The basics of SPF records
What are SPF records, and how can you use them to benefit your email program?
What do you think of when you think of the term SPF? If you’re new to email, it probably makes you think of sunblock (it’s June, so we should probably put some on). But, as it turns out, there’s another type of SPF protection that’s a little more relevant to the email industry: SPF records.
No, this doesn’t refer to how long you can wait before you have to reapply your sunblock (seriously, go get some). Instead, the term “SPF” refers to a security measure that helps keep your sender ID and domain safe.
Ready? Let’s dive in.
Table of content
Verify your domain
Common DNS Provider Documentation
What is an SPF record?
SPF, or Sender Policy Framework, is an email authentication protocol that enables the administrators of a domain to specify which hosts are allowed to send email from that domain by creating a particular SPF record. In combination with other email authentication protocols like DKIM or DMARC, SPF helps protect your email sending from spoofing attempts.
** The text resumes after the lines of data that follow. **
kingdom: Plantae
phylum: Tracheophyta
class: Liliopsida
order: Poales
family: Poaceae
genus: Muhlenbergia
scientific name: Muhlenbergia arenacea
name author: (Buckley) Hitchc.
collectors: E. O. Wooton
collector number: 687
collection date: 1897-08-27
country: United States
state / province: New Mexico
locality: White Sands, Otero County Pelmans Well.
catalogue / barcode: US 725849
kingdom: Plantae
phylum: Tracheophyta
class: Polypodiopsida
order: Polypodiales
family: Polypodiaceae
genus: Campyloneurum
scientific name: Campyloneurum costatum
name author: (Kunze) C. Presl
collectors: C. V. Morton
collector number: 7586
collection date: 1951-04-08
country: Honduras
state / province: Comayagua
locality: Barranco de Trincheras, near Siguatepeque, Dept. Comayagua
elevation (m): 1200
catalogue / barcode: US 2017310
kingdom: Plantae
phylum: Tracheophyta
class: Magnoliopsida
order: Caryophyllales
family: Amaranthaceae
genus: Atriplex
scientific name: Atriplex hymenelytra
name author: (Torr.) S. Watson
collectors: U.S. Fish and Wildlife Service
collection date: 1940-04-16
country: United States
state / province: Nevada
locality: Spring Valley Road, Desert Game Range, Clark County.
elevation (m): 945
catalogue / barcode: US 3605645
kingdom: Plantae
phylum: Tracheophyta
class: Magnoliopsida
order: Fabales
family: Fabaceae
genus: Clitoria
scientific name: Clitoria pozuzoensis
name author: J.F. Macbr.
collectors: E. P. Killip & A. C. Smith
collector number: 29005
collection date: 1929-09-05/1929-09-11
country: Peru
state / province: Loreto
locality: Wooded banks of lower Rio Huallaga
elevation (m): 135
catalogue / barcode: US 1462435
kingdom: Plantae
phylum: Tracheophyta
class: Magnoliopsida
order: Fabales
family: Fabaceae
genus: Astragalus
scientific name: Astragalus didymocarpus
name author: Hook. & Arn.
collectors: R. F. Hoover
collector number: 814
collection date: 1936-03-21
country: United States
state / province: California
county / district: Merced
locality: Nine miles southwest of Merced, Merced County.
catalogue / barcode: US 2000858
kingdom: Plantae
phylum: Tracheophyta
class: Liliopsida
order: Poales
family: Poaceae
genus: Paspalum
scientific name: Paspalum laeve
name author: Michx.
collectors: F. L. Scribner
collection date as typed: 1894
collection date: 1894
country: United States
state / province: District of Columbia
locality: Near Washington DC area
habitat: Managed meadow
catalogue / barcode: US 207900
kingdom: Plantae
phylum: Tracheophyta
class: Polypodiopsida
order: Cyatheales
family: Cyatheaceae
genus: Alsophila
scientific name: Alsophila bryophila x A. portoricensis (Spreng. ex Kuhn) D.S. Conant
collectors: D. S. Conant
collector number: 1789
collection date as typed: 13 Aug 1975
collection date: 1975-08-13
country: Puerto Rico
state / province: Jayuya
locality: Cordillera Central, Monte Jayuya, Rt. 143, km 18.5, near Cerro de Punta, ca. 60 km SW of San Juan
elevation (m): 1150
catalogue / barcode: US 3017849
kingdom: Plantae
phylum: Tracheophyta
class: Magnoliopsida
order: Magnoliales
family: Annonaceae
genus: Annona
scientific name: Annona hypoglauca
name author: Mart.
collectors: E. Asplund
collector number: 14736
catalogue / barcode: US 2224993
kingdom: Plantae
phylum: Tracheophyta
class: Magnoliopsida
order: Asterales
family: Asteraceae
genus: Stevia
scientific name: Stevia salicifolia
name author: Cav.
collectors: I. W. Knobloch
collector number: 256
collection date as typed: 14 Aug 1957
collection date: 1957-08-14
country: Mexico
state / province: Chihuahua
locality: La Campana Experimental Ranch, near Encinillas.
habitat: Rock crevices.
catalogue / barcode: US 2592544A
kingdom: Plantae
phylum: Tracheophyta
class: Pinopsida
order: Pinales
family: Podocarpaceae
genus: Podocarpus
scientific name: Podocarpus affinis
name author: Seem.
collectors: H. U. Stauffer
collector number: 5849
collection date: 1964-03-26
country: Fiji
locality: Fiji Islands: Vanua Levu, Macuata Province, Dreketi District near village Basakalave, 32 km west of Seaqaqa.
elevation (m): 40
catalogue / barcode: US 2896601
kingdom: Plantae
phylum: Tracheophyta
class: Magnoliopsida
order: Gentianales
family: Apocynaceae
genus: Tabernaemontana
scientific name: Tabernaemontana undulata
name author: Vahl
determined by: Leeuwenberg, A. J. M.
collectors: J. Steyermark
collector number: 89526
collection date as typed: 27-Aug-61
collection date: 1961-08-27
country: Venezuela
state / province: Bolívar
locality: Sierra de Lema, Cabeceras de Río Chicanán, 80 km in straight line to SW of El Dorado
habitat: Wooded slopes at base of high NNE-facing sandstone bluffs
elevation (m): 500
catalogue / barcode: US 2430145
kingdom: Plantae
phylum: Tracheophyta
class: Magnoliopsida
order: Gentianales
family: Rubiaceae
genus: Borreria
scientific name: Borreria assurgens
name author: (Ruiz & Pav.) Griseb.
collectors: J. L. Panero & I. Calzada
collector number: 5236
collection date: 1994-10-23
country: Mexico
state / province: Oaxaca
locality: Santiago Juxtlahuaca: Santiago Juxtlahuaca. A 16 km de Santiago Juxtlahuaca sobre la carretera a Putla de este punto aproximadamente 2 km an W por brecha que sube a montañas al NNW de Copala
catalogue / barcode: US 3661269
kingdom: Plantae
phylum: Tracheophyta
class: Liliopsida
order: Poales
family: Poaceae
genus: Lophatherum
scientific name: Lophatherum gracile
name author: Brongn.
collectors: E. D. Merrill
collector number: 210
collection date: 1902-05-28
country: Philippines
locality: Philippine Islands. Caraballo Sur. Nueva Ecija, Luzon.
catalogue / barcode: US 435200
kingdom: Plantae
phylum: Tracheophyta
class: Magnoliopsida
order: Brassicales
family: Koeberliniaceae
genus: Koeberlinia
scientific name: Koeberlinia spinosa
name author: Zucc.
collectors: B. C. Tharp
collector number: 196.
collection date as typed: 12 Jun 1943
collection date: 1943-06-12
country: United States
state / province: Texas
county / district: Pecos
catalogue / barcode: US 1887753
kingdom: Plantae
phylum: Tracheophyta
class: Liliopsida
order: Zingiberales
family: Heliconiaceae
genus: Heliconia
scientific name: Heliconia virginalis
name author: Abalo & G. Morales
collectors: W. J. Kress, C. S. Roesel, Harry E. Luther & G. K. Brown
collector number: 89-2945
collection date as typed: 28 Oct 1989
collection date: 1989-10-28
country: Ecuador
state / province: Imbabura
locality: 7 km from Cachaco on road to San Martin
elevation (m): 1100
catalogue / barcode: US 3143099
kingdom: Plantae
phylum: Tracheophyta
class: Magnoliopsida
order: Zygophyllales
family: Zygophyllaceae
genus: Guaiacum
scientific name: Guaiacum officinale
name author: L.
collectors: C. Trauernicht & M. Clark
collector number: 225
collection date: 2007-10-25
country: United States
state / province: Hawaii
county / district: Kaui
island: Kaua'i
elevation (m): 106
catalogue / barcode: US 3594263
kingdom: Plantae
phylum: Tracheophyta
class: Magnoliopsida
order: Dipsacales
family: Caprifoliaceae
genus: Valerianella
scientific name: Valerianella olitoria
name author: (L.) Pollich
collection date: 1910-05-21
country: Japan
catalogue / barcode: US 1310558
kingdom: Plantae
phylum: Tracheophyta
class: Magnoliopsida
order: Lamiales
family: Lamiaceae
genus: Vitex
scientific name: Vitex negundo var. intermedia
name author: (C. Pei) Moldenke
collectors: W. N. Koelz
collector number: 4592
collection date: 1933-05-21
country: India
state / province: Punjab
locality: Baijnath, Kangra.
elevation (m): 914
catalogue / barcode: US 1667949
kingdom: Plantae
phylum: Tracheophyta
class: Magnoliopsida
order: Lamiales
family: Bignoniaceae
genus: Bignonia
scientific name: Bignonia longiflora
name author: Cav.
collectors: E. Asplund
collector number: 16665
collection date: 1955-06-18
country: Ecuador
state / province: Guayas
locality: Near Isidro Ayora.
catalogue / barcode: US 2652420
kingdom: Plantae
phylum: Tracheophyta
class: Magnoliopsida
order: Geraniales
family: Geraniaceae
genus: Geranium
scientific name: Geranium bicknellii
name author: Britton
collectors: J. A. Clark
Simply put, SPF records keep track of all the authorized sources that can send email messages from a particular domain name. This ensures that an unauthorized address does not have the power to gain access to your domain and send an email under your identity. If SPF records didn’t exist, others who have access to or who try phishing or “spoofing” (pretending to send from) your domain name could send emails as you and cause negative damage to your business and reputation.
SPF records are a relatively recent invention, as they were developed in the early 2000s—probably while you were listening to Britney Spears on TRL or watching the newest Harry Potter movie. However, they’ve become widely used in a relatively short period of time thanks to their benefits and ease of use.
Why should you use SPF authentication?Now that we’ve all moved on from clunky 2000s technology (goodbye, beepers) and begun to use email regularly, most people have become increasingly interested in different types of email security measures. Email security is the main purpose—and benefit—of SPF authentication.
SPF records add an extra layer of security to your sending domain by authenticating the IP addresses associated with it. By doing this, they help safeguard your reputation from those who would use your domain to act maliciously. You can spend less time worrying about your security and damage to your credibility, and more time using your domain and messages to strengthen your email program and further your business goals.
SPF records are also pretty easy to use, which is another bonus—but we’ll get to that later. Let’s do a quick rundown of how SPF addresses function.
How do SPF records work?
The process by which an SPF record works through SMTP is pretty simple. When a message is sent, the sending mail server (you) makes a connection with the receiving mail server (your recipient, if that wasn’t obvious). Your recipient’s server can see your IP address, and the two servers exchange relevant information before your server sends your SMTP mail.
Your recipient’s email server can then use an SPF record for your message’s sending domain or hostname to confirm that the IP address it viewed previously is authorized to send mail for said domain. If the address is authorized, the recipient’s server accepts the message and completes the email delivery. If the address is NOT authorized, the recipient’s server will not accept the message, and the email will not be delivered. It’s fairly easy, as far as email processes are concerned. This is good, because it means you can easily understand the concept when you implement SPF records and create an SPF policy with your favorite email service.
How to set up SPF records with Mailgun
Use the below tutorial to see how to set up SPF records with Mailgun.
Verify your domain
Add a domain you own and verify it by setting up the DNS TXT record we provide (this is the SPF record) at your DNS provider. An example is below.
Add your domain or subdomain in the Domains tab of the Mailgun control panel.
2. Open your DNS provider and add the SPF TXT record provided (shown in the first line below where the value begins with “v=.” The second TXT record type is a DKIM record). This record can be found in the Domain Verification & DNS section of the domain settings page of the Mailgun control panel.
3. If you want Mailgun to track clicks and opens you can also add the CNAME record.
4. MX records should also be added, unless you already have MX records for your domain pointed at another email service provider (e.g. Gmail).
Once you’ve added the records and they’ve propagated, your domain will be verified. Note: it can take 24-48 hours for DNS changes to be verified.
Common DNS Provider Documentation
Common providers are listed below. If yours is not listed, contact your DNS provider for assistance:
NameCheap: All Records
Rackspace Email & Apps: All Records
Rackspace Cloud DNS: Developer Guide
Amazon Route 53: Developer Guide
Now you’re all set! With Mailgun, you can use your SPF records to stay safe and secure. You can find all other necessary (or curiosity-fueled!) information in our documentation.
It’s pretty obvious by now that bad email security is as dated as the Y2K panic. SPF records help provide better email security by verifying the IP addresses that can send from your domain, and ensuring that your sender ID reputation is protected from unauthorized use from spammers and spoofing attempts. By using them, you can spend less time worrying about your rep and more time worrying about, you know, your emails.
When in doubt, it’s always a good idea to make sure you're secure. So, whether it comes to (sun) SPF or (email) SPF, try it out and see how it can help you handle the heat.